Rebootstrap support - Phase 1 #5892

kfox1111 · 2025-02-22T14:19:26Z

Pull Request check list

Commit conforms to CONTRIBUTING.md?
Proper tests/regressions included?
Documentation updated?

Description of change
Allows the spire-agent to rebootstrap itself if the server ca goes invalid.

There will be a configurable timeout between the first seen invalid server certificate, to when it triggers a rebootstrap. Recovery of the server cert/ca during this time will prevent unneeded/undesired rebootstrapping of agents.

Which issue this PR fixes
partially fixes: #4624
fixes: #5893

Why still draft

configuration checks
- doesnt work with non reattestable attestors?
new flag to do just rebootstrap without resetting svid?
no tests

Signed-off-by: Kevin Fox <[email protected]>

amartinezfayo

Thank you, @kfox1111, for opening this PR!

Having three different flags (retry_bootstrap, rebootstrap, and rebootstrap_delay) to control bootstrapping/re-bootstrapping behavior seems confusing. I believe we can avoid having the rebootstrap_delay flag by choosing a safe default value that works well in most scenarios. This flag is particularly problematic because its validity depends on the rebootstrap flag. Instead of exposing it as a user-configurable option, SPIRE should infer an appropriate delay, unless we determine that tweaking this is essential for users.
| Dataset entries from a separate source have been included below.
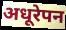
अधूरेपनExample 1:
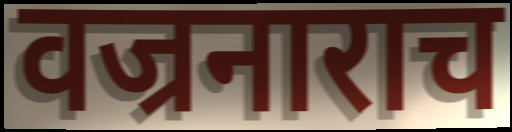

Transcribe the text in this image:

वज्रनाराच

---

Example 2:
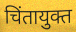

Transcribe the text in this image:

चिंतायुक्त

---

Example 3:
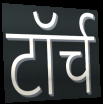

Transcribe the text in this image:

टॉर्च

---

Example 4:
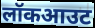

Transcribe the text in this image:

लॉकआउट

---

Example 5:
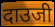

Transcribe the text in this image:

दाउजीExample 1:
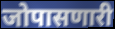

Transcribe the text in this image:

जोपासणारी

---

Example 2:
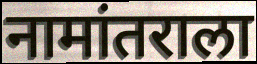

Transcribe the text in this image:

नामांतराला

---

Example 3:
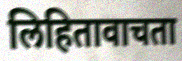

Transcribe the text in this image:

लिहितावाचता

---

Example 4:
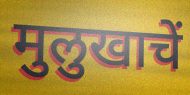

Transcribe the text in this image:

मुलुखाचें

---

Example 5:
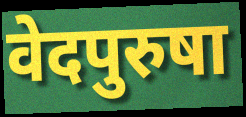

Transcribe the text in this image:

वेदपुरुषा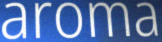
aromaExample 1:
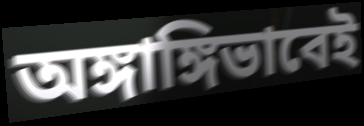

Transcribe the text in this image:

We discussed making re-bootstrapping with retries the default behavior in SPIRE Agent during our maintainer's sync. One concern raised was that, particularly in Kubernetes environments, it is easier to detect an agent in a crash loop than to monitor logs for failures. However, given that we use the "WithMaxElapsedTime" backoff strategy (with a max elapsed time of one minute), agents would still crash after a minute (which seems like a relatively short duration to me).
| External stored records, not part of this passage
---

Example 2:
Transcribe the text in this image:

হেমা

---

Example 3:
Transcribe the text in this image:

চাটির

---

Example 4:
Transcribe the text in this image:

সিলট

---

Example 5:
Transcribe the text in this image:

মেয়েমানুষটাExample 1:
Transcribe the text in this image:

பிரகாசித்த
I think that ideally, a single flag should enable or disable automatic re-bootstrapping retries, both at startup and when the agent stops recognizing the server’s authority. To move toward that goal, I propose the following plan:

In 1.12.0:

Introduce a new flag, that may be called automatic_rebootstrapping. When enabled, the agent retries bootstrapping at startup and re-bootstraps if it no longer recognizes the server’s authority when syncing authorized entries. We could set a maximum elapsed time before giving up (perhaps 5–10 minutes).
Deprecate the retry_bootstrap setting in favor of the new automatic_rebootstrapping setting, logging a warning when retry_bootstrap is used.

In 1.13.0:

Remove the retry_bootstrap setting.

What do you think?

@sorindumitru, I know you have thoughts on this, and I’d love to hear your perspective.
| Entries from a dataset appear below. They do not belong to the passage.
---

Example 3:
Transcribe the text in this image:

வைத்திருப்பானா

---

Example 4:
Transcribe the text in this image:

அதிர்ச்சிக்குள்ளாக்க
sorindumitru · 2025-03-10T15:45:50Z

@sorindumitru, I know you have thoughts on this, and I’d love to hear your perspective.

I think this all sounds good. We should also think about how to handle non-reattestable agents. There's two situations there:

The agent doesn't have an identity yet. We should retry, we don't even know if it's reattestable or not at this point.
The agent already has an identity. Retrying isn't likely to help in this case, but maybe we should retry anyway in case the agent gets evicted?

There's also some cases where we decide to remove the cached agent SVID. We should make sure we don't do that for non-reattestable agents.

kfox1111 · 2025-03-10T17:17:44Z

Hi @amartinezfayo. Thanks for the review.

Totally agree on minimizing the flags. I was surprised to see retry_bootstrap in there while coding, and filed #5896 to discuss removing it in the longer term.

I tried adding just one option, rebootstrap_delay, that enables rebootstrapping. But the cli command line parser library used can't make duration's optional, so had to add a second flag to gate it. Maybe there is a way to do that, that I missed? or maybe we don't support rebootstrap_delay on the cli? config file only would work for me.

As for picking a duration, I think that may be really hard to do for the user. Some folks may want it as an absolute last resort. more then a weekend so a human is involved?) or some may want it extremely fast. First time you see a failure, immediately reboostrap. And probably a lot in between.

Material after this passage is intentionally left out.